Imagine giving birth to your first child and settling into motherhood – then going into labour again a few weeks later.
Twenty-year-old Arifa Sultana was back home and enjoying getting to know her new son after he was born prematurely. So it came as something of a shock when she suffered severe abdominal pains and her waters broke again almost four weeks later.
She was rushed to the Ad-din Hospital in the Jessore district of southwest Bangladesh, where medical staff discovered she was about to give birth to twins. The babies – a boy and a girl – were delivered by an emergency Caesarean section, carried out by gynaecologist Dr Sheila Poddar.
Medical staff were ‘shocked and surprised’
“When the patient came in we performed an ultrasound and found there were twin babies,” Dr Poddar said afterwards. “We were very shocked and surprised. I have never observed something like this before.”
Dr Poddar said that Ms Sultana hadn’t had an ultrasound during the pregnancy with her first child, delivered at Khulna Medical College Hospital in Khulna district, and had no idea she was carrying two more babies.

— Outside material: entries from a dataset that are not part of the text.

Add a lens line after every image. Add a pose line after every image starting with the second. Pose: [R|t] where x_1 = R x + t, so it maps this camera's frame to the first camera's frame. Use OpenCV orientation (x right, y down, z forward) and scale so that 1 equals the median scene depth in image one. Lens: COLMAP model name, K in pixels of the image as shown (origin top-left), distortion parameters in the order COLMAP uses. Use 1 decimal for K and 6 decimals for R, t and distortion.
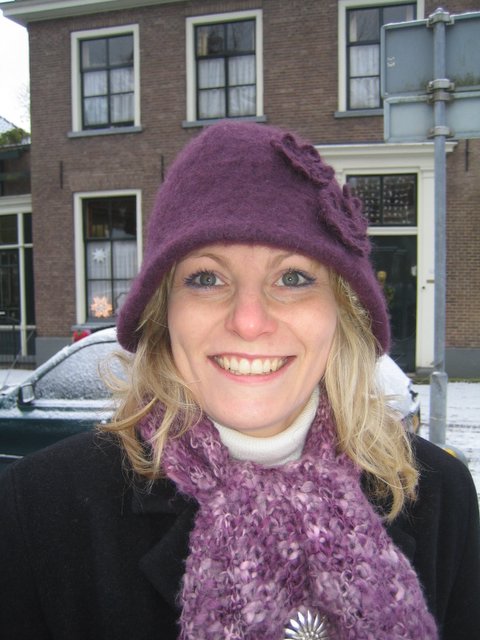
lens RADIAL K [[649.6, 0, 240.0], [0, 649.6, 320.0], [0, 0, 1]] dist [-0.052190, -0.005278]
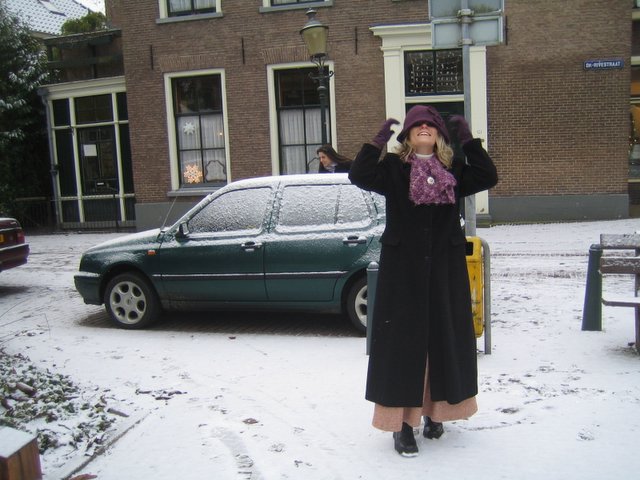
lens RADIAL K [[649.6, 0, 320.0], [0, 649.6, 240.0], [0, 0, 1]] dist [-0.052190, -0.005278]
pose [[0.998592, -0.040109, 0.034719, -0.035893], [0.037368, 0.996386, 0.076273, 0.017310], [-0.037653, -0.074868, 0.996482, -0.155044]]
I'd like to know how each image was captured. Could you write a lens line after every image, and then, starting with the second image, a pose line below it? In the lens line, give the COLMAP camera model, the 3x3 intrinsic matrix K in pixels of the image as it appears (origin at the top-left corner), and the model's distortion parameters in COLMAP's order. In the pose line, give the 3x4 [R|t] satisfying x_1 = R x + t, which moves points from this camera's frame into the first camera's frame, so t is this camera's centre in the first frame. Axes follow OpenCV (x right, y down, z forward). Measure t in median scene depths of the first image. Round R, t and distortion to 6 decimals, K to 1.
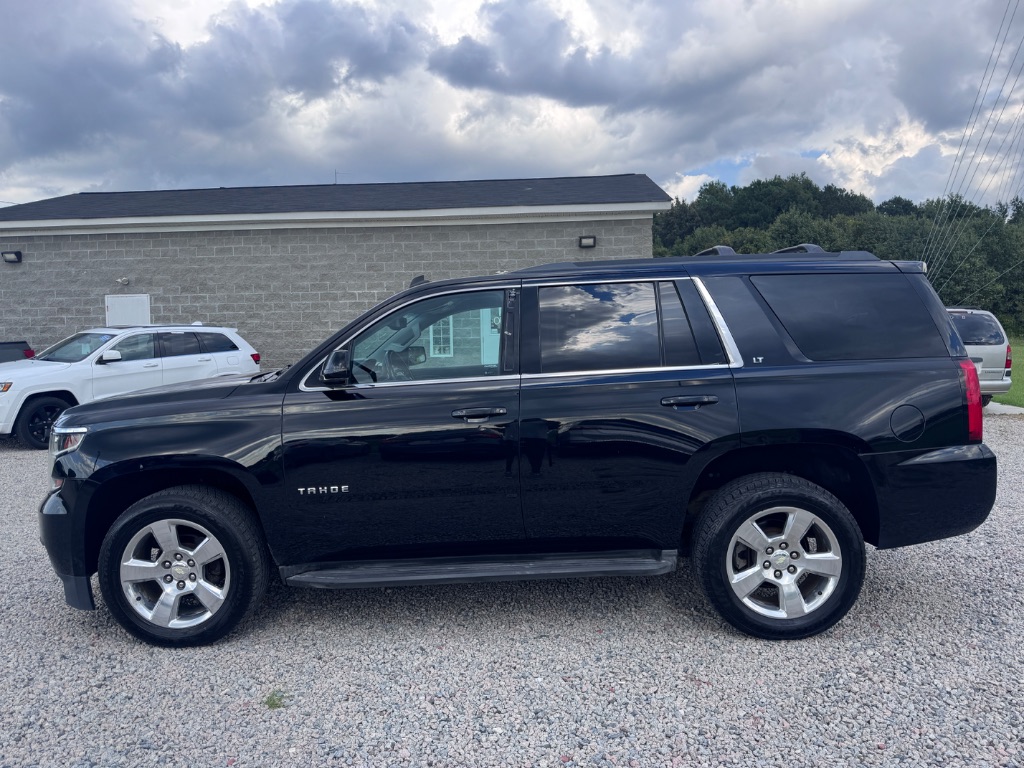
lens RADIAL K [[724.5, 0, 518.1], [0, 724.5, 385.6], [0, 0, 1]] dist [0.072343, -0.091898]
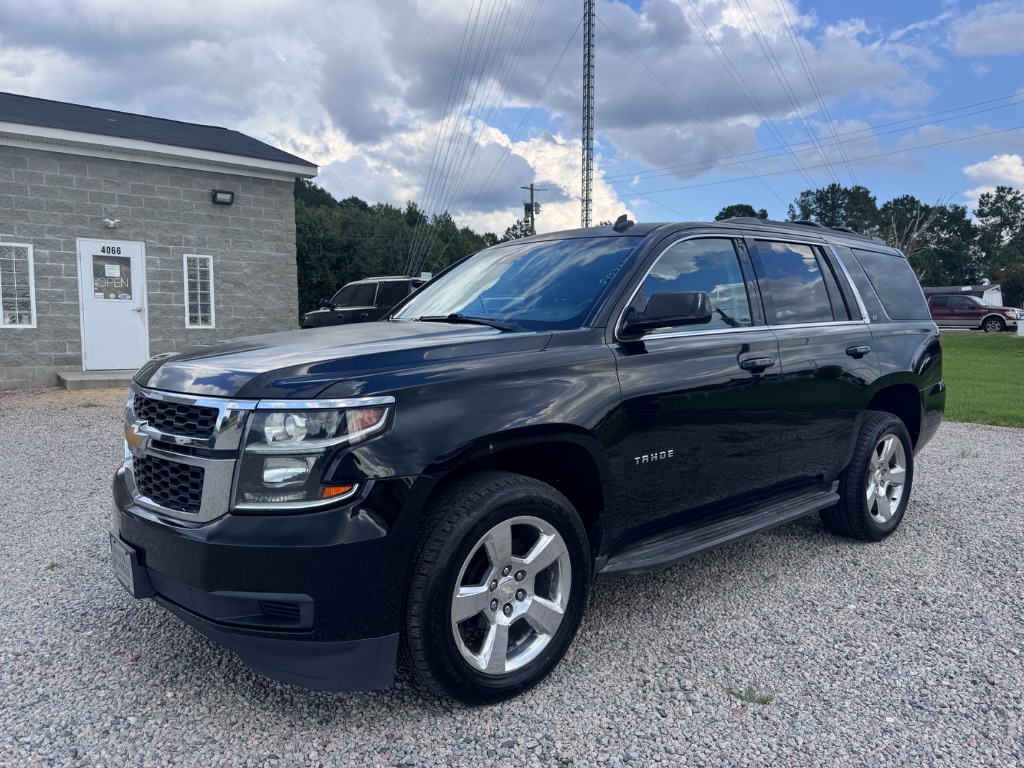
lens RADIAL K [[724.5, 0, 518.1], [0, 724.5, 385.6], [0, 0, 1]] dist [0.072343, -0.091898]
pose [[0.743422, -0.031507, 0.668081, -0.227759], [0.018593, 0.999477, 0.026446, 0.008488], [-0.668565, -0.007239, 0.743619, 0.115148]]
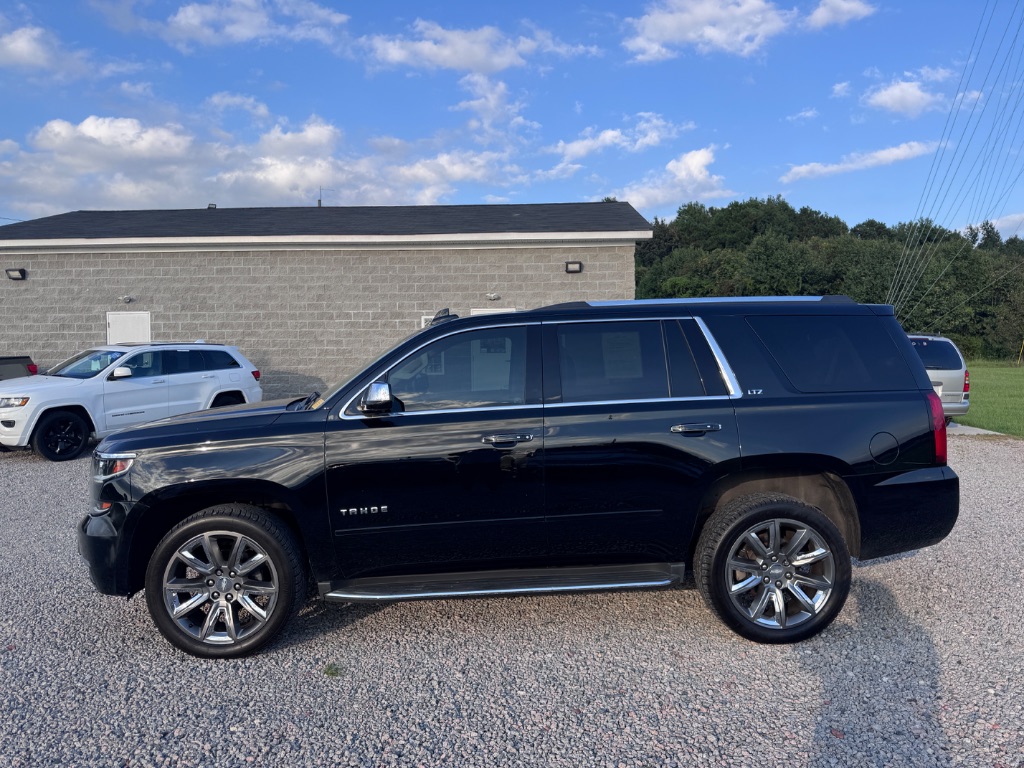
lens RADIAL K [[726.8, 0, 512.0], [0, 726.8, 384.0], [0, 0, 1]] dist [0.074901, -0.097618]
pose [[0.999732, 0.009193, 0.021238, -0.013865], [-0.008712, 0.999705, -0.022659, -0.003770], [-0.021440, 0.022468, 0.999518, -0.047300]]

Ms Sultana and her twins spent four days in hospital before being discharged. Dr Poddar said that everything had gone well and both mother and babies were healthy, despite neither child being monitored during the pregnancy.
A rare condition
When a woman has two wombs, the condition is known as uterus didelphys. The uterus starts out as two small tubes that usually join together as the female foetus develops; in this case, they remain separate. The disorder is believed to affect around one in every thousand women in the UK and one in every 3,000 women worldwide.
Although the condition exists from birth, there are no symptoms and it is often discovered through routine ultrasound scanning during pregnancy. There is an increased risk of miscarriage or premature birth, and the chances of carrying a baby in each womb simultaneously are around one in five million.
A British woman with a double uterus gave birth to healthy triplets in 2006 in the first known case of its kind. Hannah Kersey of Devon had identical twins from an egg that implanted in one womb, and a baby from a single egg in the other.
Ms Sultana is reported as being very happy with her children, although she has some concerns about how her family will manage financially.
Her husband, Sumon Biswas, said: “It was a miracle from Allah that all my children are healthy. I will try my best to keep them happy.”
Questions are now being asked by Dilip Roy, the chief government doctor in Jessore, about how the second pregnancy was missed by medical staff at Khulna Medical College Hospital.